The Few, The Proud, The Elite Tight Ends

NCAA Football: Wake Forest at Clemson Josh Morgan-USA TODAY Sports

The dog days of the dark territory are coming to an end in a few short weeks. The Tigers will be donning the pads very soon to prepare for the opener against Georgia Tech. I know a lot of Clemson fans are longing for the return of effective tight end play this season, so let’s take a look at the few who provided that for the program over the years.

This position wasn’t as hard as some others but the top of the heap is pretty darn good when you look at it. The tight end position has evolved a great deal, particularly over the last five years when some dominant mismatch guys became huge forces in the NFL. Guys like Travis Kelce, George Kittle, and Darren Waller have elevated things even beyond where legends like Jason Witten and Tony Gonzalez took the position. Here is who I felt were the best of the best for the Tigers.

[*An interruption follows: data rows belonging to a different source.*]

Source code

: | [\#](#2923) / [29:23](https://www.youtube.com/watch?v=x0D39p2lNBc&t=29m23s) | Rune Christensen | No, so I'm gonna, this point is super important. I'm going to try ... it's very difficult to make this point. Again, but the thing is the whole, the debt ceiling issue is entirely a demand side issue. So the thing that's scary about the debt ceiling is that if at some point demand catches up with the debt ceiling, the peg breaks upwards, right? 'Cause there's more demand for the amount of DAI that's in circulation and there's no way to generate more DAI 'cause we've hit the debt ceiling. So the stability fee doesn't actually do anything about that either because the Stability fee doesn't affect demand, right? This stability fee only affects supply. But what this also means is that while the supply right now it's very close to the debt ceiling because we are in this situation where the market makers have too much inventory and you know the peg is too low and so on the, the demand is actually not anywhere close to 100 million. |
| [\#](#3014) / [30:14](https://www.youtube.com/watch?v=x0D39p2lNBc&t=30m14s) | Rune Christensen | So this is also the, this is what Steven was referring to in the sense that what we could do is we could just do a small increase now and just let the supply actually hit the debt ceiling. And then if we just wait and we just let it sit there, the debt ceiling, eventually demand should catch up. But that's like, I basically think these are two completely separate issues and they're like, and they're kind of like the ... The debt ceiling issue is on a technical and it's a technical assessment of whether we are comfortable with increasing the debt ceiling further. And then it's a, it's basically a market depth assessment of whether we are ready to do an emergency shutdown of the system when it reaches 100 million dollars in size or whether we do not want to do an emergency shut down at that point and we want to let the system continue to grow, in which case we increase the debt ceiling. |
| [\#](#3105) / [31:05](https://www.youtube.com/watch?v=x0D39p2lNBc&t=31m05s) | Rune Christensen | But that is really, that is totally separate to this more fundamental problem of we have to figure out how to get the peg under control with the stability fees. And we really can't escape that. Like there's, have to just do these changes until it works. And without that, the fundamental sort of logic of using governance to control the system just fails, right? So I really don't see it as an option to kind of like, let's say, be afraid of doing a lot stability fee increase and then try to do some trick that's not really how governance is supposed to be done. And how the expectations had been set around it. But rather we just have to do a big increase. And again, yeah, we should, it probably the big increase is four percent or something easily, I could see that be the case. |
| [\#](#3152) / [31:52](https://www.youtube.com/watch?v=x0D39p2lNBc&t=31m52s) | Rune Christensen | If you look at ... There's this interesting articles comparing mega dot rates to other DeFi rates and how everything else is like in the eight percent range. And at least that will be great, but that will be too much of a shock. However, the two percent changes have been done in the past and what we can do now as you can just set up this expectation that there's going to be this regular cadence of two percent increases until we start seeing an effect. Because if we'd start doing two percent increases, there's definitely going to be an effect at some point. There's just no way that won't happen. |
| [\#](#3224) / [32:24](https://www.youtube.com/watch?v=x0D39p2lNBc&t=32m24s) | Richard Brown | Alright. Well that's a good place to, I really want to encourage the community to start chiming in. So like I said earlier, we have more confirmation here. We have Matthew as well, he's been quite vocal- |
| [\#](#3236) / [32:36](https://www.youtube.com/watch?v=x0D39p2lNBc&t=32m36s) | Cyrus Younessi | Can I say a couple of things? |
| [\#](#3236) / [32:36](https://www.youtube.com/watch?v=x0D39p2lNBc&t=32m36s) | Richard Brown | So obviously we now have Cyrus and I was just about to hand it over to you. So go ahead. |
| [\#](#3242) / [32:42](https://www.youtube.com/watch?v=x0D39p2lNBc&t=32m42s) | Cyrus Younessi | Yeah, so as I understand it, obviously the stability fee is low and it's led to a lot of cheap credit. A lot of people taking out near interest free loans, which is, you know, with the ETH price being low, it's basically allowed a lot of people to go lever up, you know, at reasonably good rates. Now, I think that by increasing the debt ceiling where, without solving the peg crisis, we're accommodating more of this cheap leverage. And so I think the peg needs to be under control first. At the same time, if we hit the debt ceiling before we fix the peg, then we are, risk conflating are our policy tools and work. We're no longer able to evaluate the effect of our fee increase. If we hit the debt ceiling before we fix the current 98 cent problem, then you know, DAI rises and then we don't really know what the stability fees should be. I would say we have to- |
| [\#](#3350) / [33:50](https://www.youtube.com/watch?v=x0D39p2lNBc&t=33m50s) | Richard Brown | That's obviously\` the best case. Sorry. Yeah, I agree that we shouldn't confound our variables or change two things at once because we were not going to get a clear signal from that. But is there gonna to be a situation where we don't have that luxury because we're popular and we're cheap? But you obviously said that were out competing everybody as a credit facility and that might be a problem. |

  1. Bennie Cunningham (1972-1976). We start with a true Tiger legend who starred when times were pretty dark for Clemson football. The Charlie Pell/Danny Ford renaissance had not taken shape until Cunningham had departed as a first round draft pick for the Pittsburgh Steelers where he had a stellar career. Cunningham was an All-American player and person and provided the template for judging all future Tigers at this position.
  2. Dwayne Allen (2008-2011). Allen’s story is one of the best reparation/maturity stories I can remember. Allen came as a very highly touted recruit but soon found himself in the doghouse with the coaching staff, particularly when Dabo Swinney took over and brought accountability to a whole different level in the program. However, Allen grew up and emerged as an absolute dominant force at the position by 2010. Not only did Allen win the prestigious John Mackey Award in 2011, he was described by legendary Virginia Tech DC Bud Foster as the scariest player on a very scary 2011 offense. Allen did everything well and put together a nice NFL career, including winning a Super Bowl with the Patriots.
  3. Jim Riggs (1983-1986). Riggs did not put up eye popping numbers during his time at Clemson, but that was because the Tigers rarely threw the ball and when they did, it was usually a sprint out to a flanker or occasional deep shot. Nevertheless, Riggs became as big a threat to catch a ball from the position as fans had seen since Cunningham. In fact, I vividly remember my father griping that the Tigers didn’t throw it to Riggs nearly enough because he was “always wide open!” Riggs was a punishing blocker and had a nice NFL career, mostly as a Cincinnati Bengal. Riggs is a Clemson HOF member as well.
  4. Jordan Leggett (2013-2016). Jordan Leggett was another great coming of age story. The long and athletic prospect out of Florida intrigued fans early, but he quickly earned the nickname “Lazy Leggett” and was particularly poor as a blocker early on. While he never became the blocker the other three on this list were, Leggett was a no-doubt stud playmaker during the 2015-2016 seasons where the Tigers ascended to the top of the college football world. Some of the biggest games during those seasons, particularly the 2016 bouts with Louisville, Florida State, and Alabama, featured Leggett making at least one crucial play. The magical final drive against Alabama in Tampa included an iconic back shoulder grab of incredible difficulty that put the Tigers in position to go for the winning-TD vs. playing for a field goal.

Some folks have been great to remind me of some older generation players that don’t immediately come to my mind, and that could happen again here. Some honorable mentions for me included Brandon Ford, Michael Palmer, and Ben Hall, but I really felt the top four were pretty clear cut for this position.